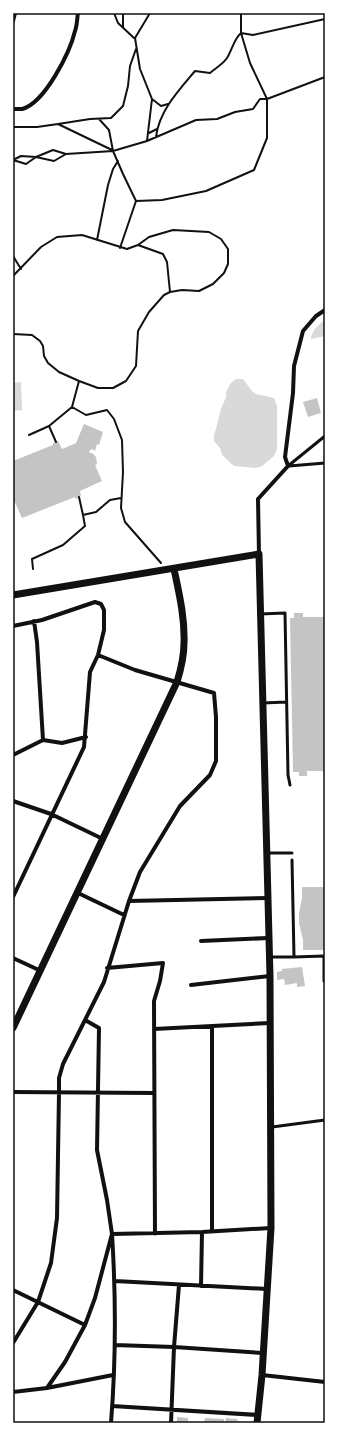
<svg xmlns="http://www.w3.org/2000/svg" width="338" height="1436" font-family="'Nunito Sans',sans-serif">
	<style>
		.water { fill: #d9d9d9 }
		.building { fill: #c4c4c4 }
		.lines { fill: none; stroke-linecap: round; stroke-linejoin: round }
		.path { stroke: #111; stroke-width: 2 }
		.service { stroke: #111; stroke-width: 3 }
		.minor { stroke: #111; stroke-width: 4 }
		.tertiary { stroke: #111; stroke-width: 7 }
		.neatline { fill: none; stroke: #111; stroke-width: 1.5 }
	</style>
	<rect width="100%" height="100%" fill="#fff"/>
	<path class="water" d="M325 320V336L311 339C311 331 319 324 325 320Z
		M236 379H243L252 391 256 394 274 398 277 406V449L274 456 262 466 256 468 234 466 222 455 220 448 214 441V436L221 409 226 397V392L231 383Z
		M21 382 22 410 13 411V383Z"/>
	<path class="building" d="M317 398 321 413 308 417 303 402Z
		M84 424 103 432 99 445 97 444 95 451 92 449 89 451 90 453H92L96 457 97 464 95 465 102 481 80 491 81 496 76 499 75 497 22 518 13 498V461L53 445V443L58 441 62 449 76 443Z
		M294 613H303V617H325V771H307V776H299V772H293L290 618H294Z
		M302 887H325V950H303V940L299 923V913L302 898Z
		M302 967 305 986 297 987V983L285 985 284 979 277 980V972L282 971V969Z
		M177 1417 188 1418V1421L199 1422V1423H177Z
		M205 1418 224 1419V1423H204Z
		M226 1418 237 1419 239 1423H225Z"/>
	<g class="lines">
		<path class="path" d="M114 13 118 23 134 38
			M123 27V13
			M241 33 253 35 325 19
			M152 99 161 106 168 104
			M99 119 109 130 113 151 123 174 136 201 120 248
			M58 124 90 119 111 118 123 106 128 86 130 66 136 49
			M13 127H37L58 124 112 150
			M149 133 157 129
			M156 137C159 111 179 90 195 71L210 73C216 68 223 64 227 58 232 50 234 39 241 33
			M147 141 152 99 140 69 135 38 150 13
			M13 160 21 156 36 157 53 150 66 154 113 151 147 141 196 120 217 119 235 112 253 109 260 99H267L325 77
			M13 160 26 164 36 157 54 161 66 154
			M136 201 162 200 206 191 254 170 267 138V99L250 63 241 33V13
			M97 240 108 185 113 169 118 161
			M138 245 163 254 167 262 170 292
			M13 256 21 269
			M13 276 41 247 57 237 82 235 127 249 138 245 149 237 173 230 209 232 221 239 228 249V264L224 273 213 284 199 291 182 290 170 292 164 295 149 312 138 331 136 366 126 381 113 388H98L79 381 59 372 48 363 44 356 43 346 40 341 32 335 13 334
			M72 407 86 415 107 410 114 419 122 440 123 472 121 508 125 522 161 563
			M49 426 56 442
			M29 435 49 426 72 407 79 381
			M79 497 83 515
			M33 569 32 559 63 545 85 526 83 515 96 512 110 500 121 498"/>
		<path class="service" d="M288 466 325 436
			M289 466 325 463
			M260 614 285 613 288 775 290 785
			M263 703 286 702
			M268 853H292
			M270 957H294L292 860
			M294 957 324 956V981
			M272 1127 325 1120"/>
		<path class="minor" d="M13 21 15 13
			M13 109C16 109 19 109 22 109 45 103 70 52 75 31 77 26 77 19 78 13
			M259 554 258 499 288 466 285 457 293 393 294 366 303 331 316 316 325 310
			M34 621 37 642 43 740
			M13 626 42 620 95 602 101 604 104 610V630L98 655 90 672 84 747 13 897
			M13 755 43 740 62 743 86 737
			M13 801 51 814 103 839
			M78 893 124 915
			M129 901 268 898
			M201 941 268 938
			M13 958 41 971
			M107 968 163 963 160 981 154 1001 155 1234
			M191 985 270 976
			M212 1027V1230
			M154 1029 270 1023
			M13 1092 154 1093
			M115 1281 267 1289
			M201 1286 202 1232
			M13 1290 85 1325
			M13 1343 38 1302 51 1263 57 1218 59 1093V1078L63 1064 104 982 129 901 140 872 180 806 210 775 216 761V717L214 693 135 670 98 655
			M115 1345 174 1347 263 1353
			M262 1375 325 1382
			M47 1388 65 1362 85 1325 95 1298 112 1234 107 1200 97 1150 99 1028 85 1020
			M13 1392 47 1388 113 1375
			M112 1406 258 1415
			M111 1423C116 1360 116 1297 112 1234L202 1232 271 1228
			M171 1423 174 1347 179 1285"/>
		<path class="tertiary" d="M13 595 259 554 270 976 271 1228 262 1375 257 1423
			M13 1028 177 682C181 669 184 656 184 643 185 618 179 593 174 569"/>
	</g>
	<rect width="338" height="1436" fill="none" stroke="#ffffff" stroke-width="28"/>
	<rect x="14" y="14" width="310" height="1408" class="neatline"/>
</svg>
━━━━━━━━━━
» Exercise instructions
From the line with "M13 755 43 740 62 743 86 737" through the last line of the records, set down every line exactly as written and leave out all others.

» Your response
			M13 755 43 740 62 743 86 737
			M13 801 51 814 103 839
			M78 893 124 915
			M129 901 268 898
			M201 941 268 938
			M13 958 41 971
			M107 968 163 963 160 981 154 1001 155 1234
			M191 985 270 976
			M212 1027V1230
			M154 1029 270 1023
			M13 1092 154 1093
			M115 1281 267 1289
			M201 1286 202 1232
			M13 1290 85 1325
			M13 1343 38 1302 51 1263 57 1218 59 1093V1078L63 1064 104 982 129 901 140 872 180 806 210 775 216 761V717L214 693 135 670 98 655
			M115 1345 174 1347 263 1353
			M262 1375 325 1382
			M47 1388 65 1362 85 1325 95 1298 112 1234 107 1200 97 1150 99 1028 85 1020
			M13 1392 47 1388 113 1375
			M112 1406 258 1415
			M111 1423C116 1360 116 1297 112 1234L202 1232 271 1228
			M171 1423 174 1347 179 1285"/>
		<path class="tertiary" d="M13 595 259 554 270 976 271 1228 262 1375 257 1423
			M13 1028 177 682C181 669 184 656 184 643 185 618 179 593 174 569"/>
	</g>
	<rect width="338" height="1436" fill="none" stroke="#ffffff" stroke-width="28"/>
	<rect x="14" y="14" width="310" height="1408" class="neatline"/>
</svg>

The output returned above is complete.